Food First NL recently received multi-year federal funding from the Public Health Agency of Canada to scale out the success of our community-led food assessment model. The model is used to identify issues that affect a community’s access to healthy, affordable, and culturally appropriate food.
We’ve conducted a series of assessments in The Coast of Bays region, and the biggest challenge so far is keeping up with all the great work these communities have taken on themselves already. By simply having conversations around food security in their communities, locals have been inspired to make some positive changes, like the gardening initiatives detailed below:
Pool’s Cove:
New Community Garden Using Upcycled Fishery Gear
Surveys conducted as part of our CLFA work in Pool’s Cove revealed that levels of satisfaction with access to healthy, affordable food in the Pool’s Cove community was low. Almost every household surveyed (98%) expressed their desire to see a change in food security in Pool’s Cove.
When asked what they felt was needed to improve food security in their community, the most common answer was to farm or grow more of their own food (62%). Improvements to this end have begun!
Josephine Marshall is our Food Security Coordinator in Pool’s Cove. She recently put herself and her family to work and built a new community garden in Pool's Cove, using upcycled bins from the fishery.
The fish bins were provided by Doug Caines, Manager of Northern Harvest Sea Farms, as they had no more use for them.
With some help from her husband Mason, daughter Bonnie, and son and daughter in laws Colin and Xanta, they’ve gone beyond the community garden, and set up a greenhouse on site as well.
“We had a great time at this,” Josephine says. “The greenhouse is looking after our tomatoes, peppers, corn, kale, and strawberry plants, and in our garden we have potatoes, carrots, turnip, cabbage, rhuarb, and onions.
Miawpukek First Nation:
Preschool Vegetable Garden (and a theme song!)
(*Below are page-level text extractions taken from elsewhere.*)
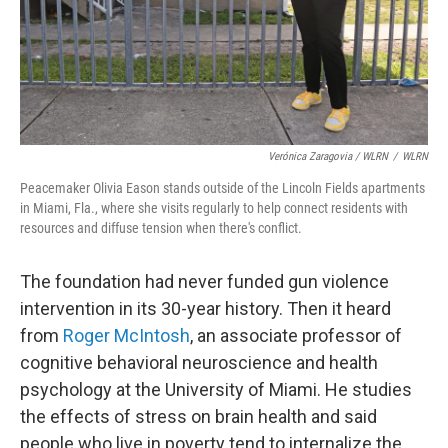
Verónica Zaragovia / WLRN
/
WLRN
Peacemaker Olivia Eason stands outside of the Lincoln Fields apartments
in Miami, Fla., where she visits regularly to help connect residents with
resources and diffuse tension when there's conflict.
The foundation had never funded gun violence
intervention in its 30-year history. Then it heard
from
Roger McIntosh
, an associate professor of
cognitive behavioral neuroscience and health
psychology at the University of Miami. He studies
the effects of stress on brain health and said
people who live in poverty tend to internalize the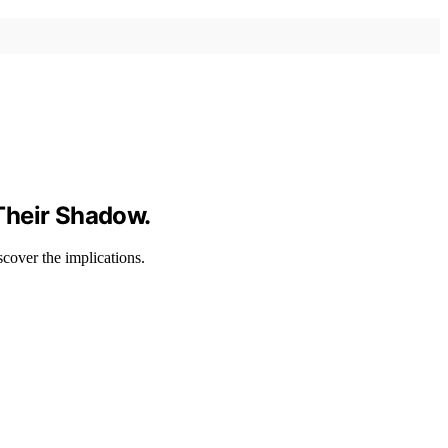
Their Shadow.
scover the implications.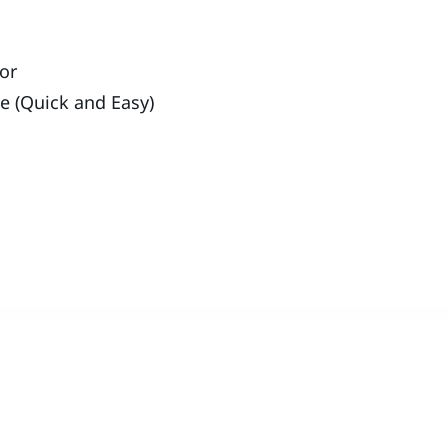
ror
ue (Quick and Easy)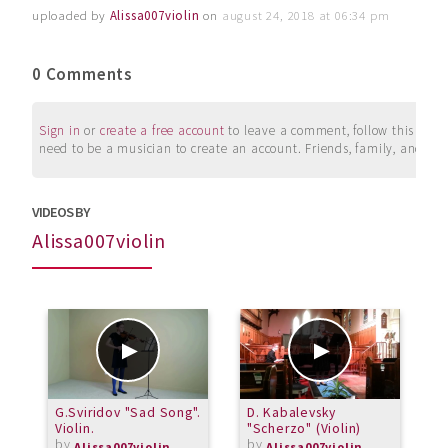
uploaded by
Alissa007violin
on
august 24, 2018 at 06:34 pm
0 Comments
Sign in
or
create a free account
to leave a comment, follow this user, 
need to be a musician to create an account. Friends, family, and su
VIDEOS BY
Alissa007violin
G.Sviridov "Sad Song".
D. Kabalevsky
G
Violin.
"Scherzo" (Violin)
(
by
by
Alissa007violin
Alissa007violin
74% of people polled in Miawpukek said they wanted better access to food, yet only 4% of respondents said they consume food they grow themselves.
To educate locals on gardening for sustenance and encourage it at a young age, our Food Security Coordinator in the area, Severn Jeddore, has helped establish a pre-school gardening program.
"The Pre-Kindergarten vegetable growing project was the brain child of the pre-kindergarten teacher, Ms. Valarie Hoskins," Severn explains. "Earlier in the school year, Mrs. Valarie had started growing a small aloe vera type plant with each of her students, which the children became extremely invested and interested in.
"It was due to this investment and interest that she saw fit to start a program based around the growing of small vegetables with the students. Through this program they would gain an understanding and appreciation for healthy foods and where they come from."
At this point, Valarie reached out to Severn, to see if she was interested in helping aid in the project.
An idea to use a mobile cart was proposed so that the vegetable plants could be wheeled from the inside of the classroom at night, to the outside of the school during nice days, to provide optimum growing potential.
The mobile cart was constructed and designed by Dan Jeddore. After this was completed, Valarie, Severn, and Food First Committee member Randy Benoit, a local gardener in Miawpukek, aided the children in planting their vegetables. Each child had their own pot to look after and water, as their school schedule permitted.
The children have become very invested in their plants, and tending to them has become a highlight of their day: through the instruction of their teacher, the children have also come up with a gardening song to the rhyme of Frère Jacques.
Their plants are growing extremely well and will be transplanted to an outdoor garden by the end of the school year.
Rencontre East:
Keeping 150 Year Old Rhubarb Plants Alive
in a New Community Heritage Garden
Surveys from Rencontre East revealed that 86% of respondents wished they had better access to nutritious food, and like other communities in the area, the people of Rencontre East have expressed a desire for a community garden.
Our Food Security Coordinator in Recontre East, Peggy Caines, is overseeing a few gardening projects – like planting potatoes and carrots at a local school – but most recently, she’s established a heritage community garden, and it’s a neat story.
There has been a line of rhubarb plants in her family for over 150 years, since her great-grandparents set them in soil on a family plot. When her sister decided to do some landscaping on the family property this year, which would entail removing the rhubarb, Peggy decided to uproot the rhubarb and replant it. She used the transplanting as an opportunity to establish a new heritage community garden in Rencontre East.
She’s built some raised beds for the rhubarb, and there will be signage detailing the history of the plants. Because of this, other members of the community have started sharing stories about vegetable plants that have been in their respective families for decades too.
The idea now, is to have a heritage garden that shares these heritage vegetables and fruits among the community, alongside other produce, and to tie this garden in with the abundance of wild strawberries in the area. The grown goods and wild goods will be linked with signage that encourages people to partake of them both.